Start of GIVEN DATA

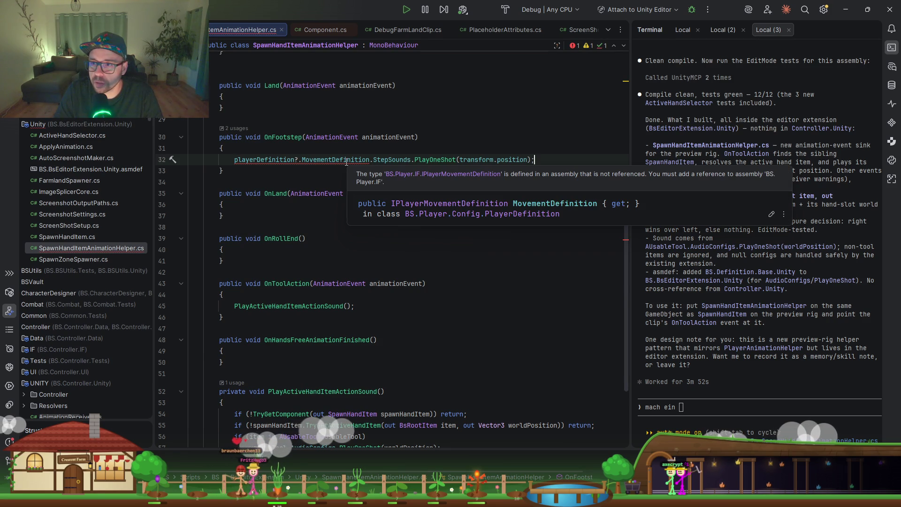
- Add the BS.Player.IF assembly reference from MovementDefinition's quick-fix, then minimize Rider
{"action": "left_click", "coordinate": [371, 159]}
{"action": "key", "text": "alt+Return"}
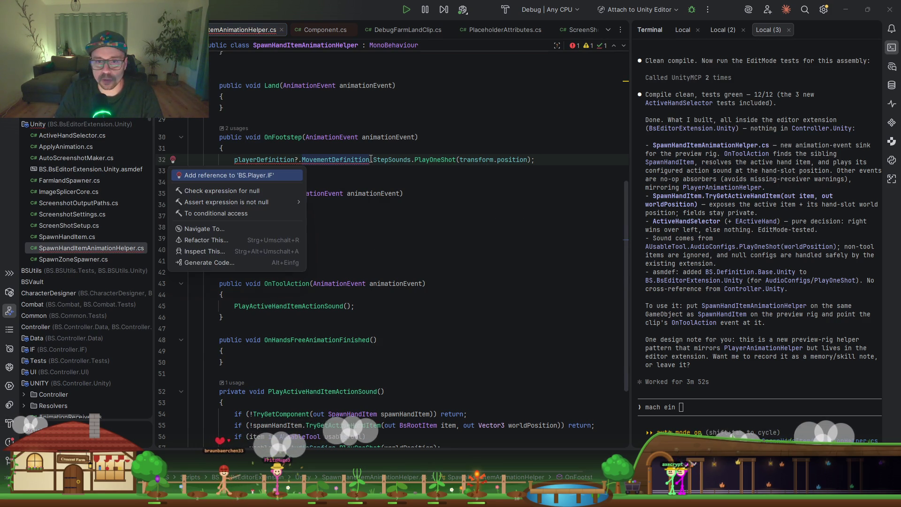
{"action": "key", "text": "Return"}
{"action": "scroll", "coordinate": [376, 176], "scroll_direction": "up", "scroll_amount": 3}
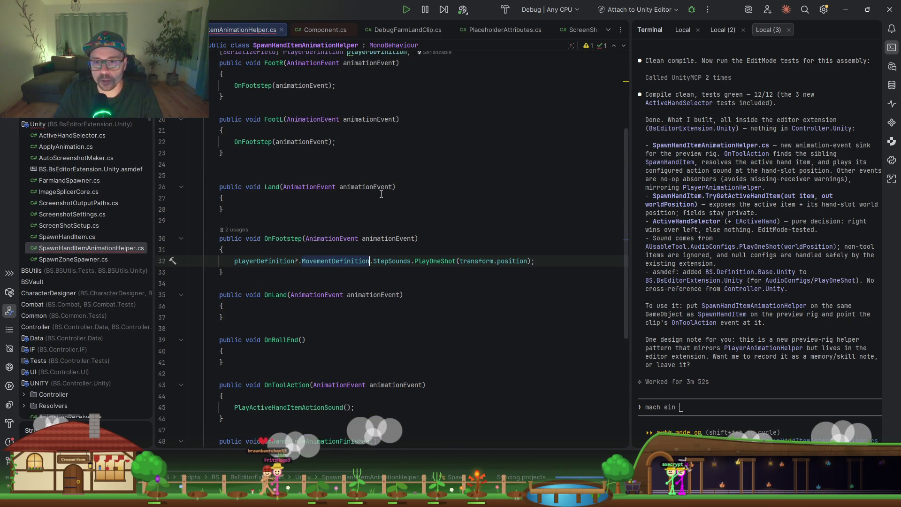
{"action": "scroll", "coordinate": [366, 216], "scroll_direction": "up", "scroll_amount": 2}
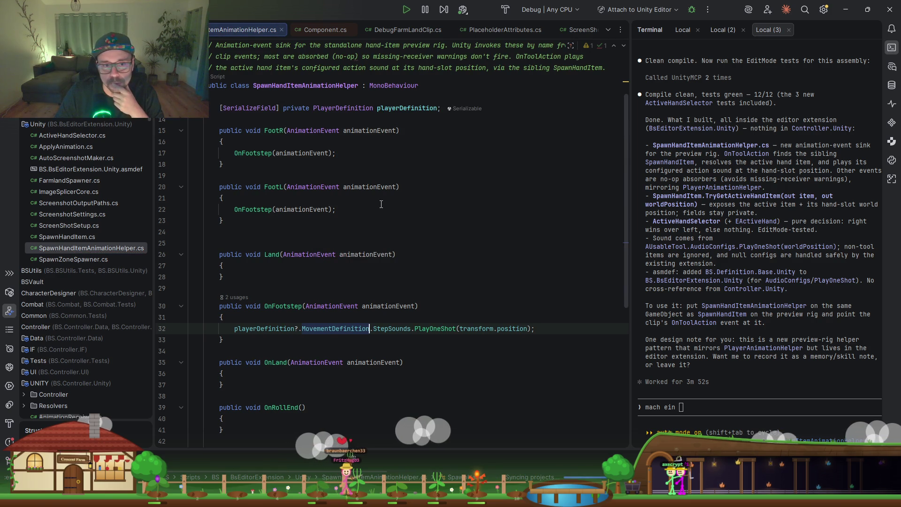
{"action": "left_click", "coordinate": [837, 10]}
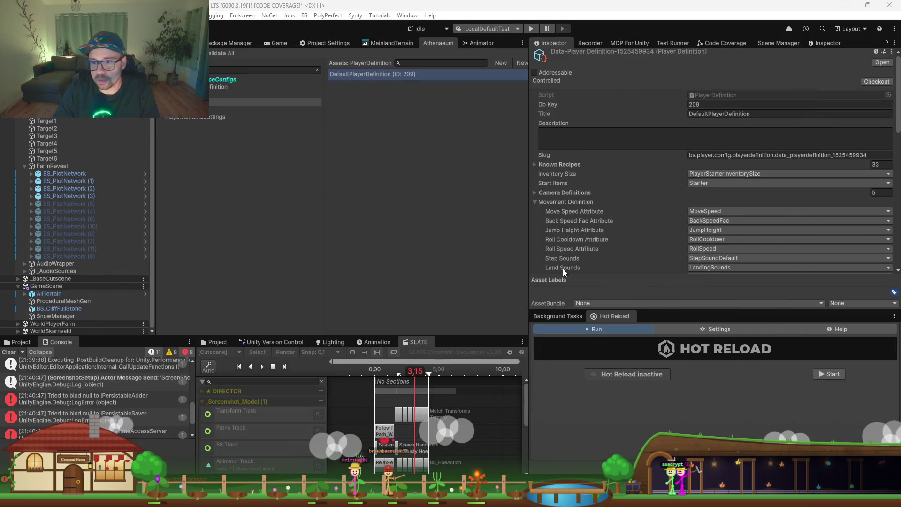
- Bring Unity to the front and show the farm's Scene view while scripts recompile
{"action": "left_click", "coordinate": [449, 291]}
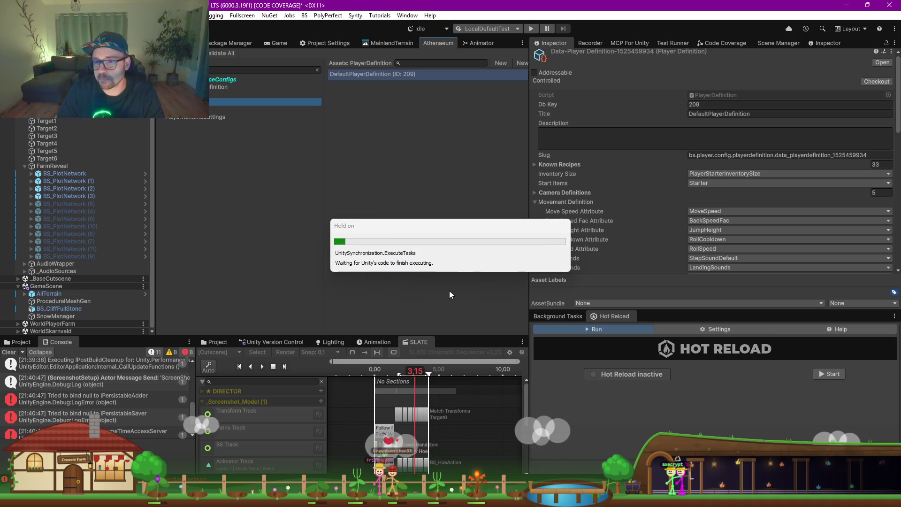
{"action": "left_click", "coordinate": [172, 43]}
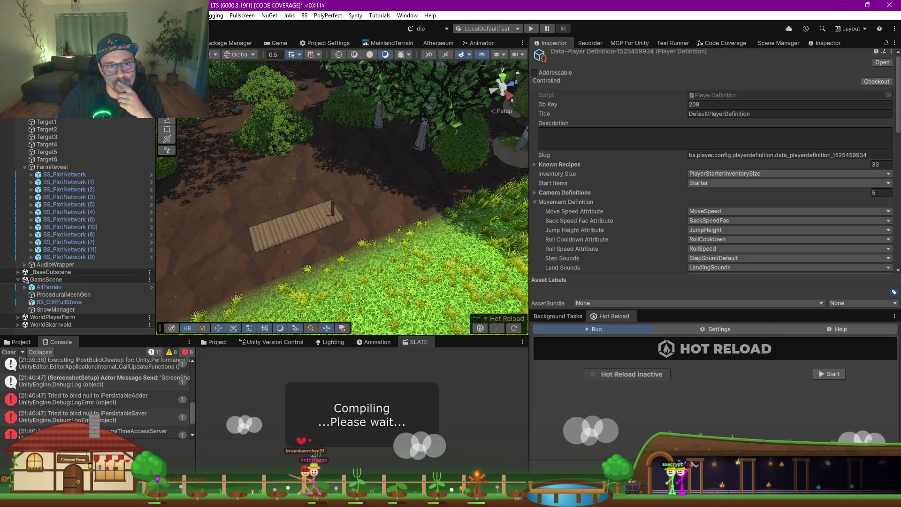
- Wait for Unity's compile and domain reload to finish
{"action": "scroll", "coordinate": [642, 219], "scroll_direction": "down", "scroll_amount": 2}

End of GIVEN DATA
Start of GIVEN DATA

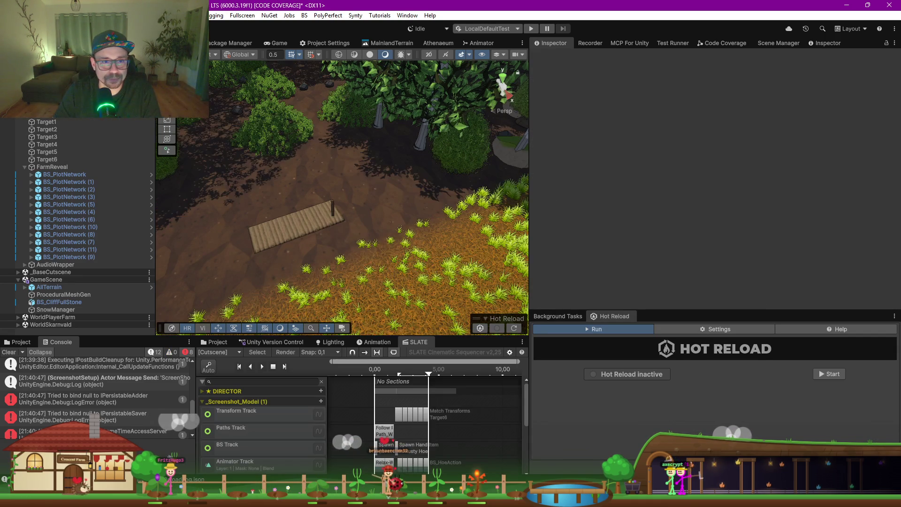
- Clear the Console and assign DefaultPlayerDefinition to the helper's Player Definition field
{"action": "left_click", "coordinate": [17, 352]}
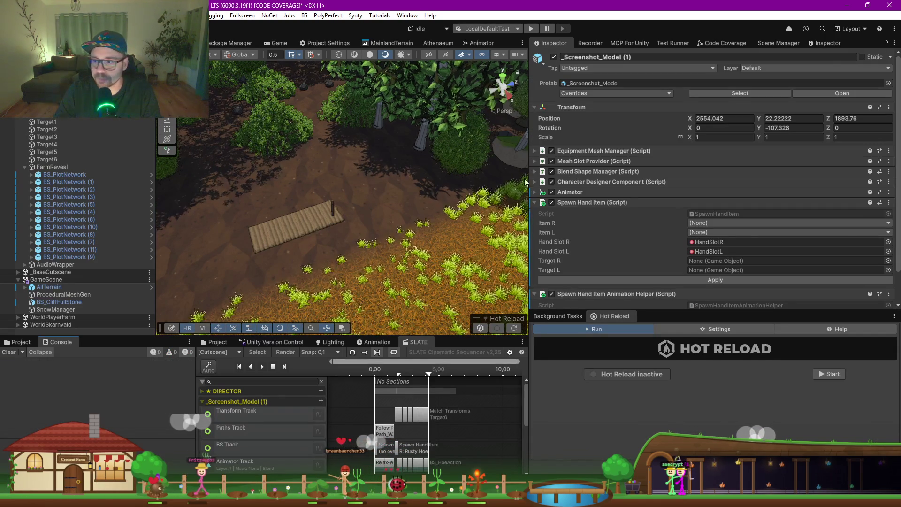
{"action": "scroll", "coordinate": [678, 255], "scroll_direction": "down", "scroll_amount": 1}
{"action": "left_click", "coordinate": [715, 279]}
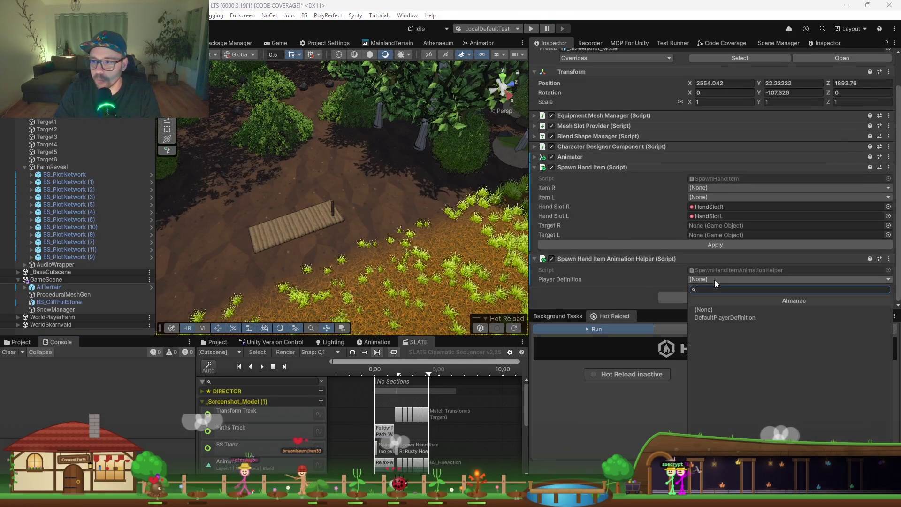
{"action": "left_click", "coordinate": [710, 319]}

End of GIVEN DATA

▸ EXERCISE DETAILS
Which lines of the data hold the string "text"? Return each of them.

▸ ANSWER BOX
{"action": "key", "text": "alt+Return"}
{"action": "key", "text": "Return"}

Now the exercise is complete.